I don't know if Simon Wiesenthal's The Sunflower: On the Possibilities and Limits of Forgiveness (1976) is the first book to explore the possibilities and limits of forgiveness, but it is probably the most famous. 

Wiesenthal describes a dying Nazi soldier asking him for forgiveness for murdering Jews, which he does not grant.  He then has fifty-three distinguished people tell us how they would respond to such a request.

Three other, more recent books, come to mind which have understanding the enemy and/or forgiveness as its theme.  One is, Revenge: A Story of Hope (2003) by Laura Blumenfeld.  Her father was shot by the PLO and survived and she sought revenge. 

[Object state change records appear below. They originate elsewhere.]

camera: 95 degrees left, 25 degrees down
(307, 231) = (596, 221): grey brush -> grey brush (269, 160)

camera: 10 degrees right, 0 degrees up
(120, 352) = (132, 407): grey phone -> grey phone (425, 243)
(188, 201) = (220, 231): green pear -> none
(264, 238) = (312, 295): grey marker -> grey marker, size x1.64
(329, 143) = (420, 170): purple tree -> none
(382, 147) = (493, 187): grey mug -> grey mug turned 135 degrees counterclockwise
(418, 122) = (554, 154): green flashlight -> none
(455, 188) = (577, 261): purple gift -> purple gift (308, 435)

Not by the Sword: How the Love of a Cantor and His Family Transformed a Klansman (2012) by Watterson, is about how a Jewish cantor changes the life of a white supremacist by offering him friendship.

And a book I recently read is called The True American: Murder and Mercy in Texas (2015) by Giridharadas.  It's about white trash shooting what he thinks are Arabs after the WTC attack on 9/11 and the one victim who survives, a Bangladeshi, forgiving him and working hard to prevent his execution.

Lots of food for thought here about who has the right to forgive and whether forgiveness and understanding are always positive qualities.  Is there a G-dly standard for forgiveness?



1 comment:

  1. Note: "The True American" contains coarse language and descriptions since the murderer and his family speak that way and lead morally low lives.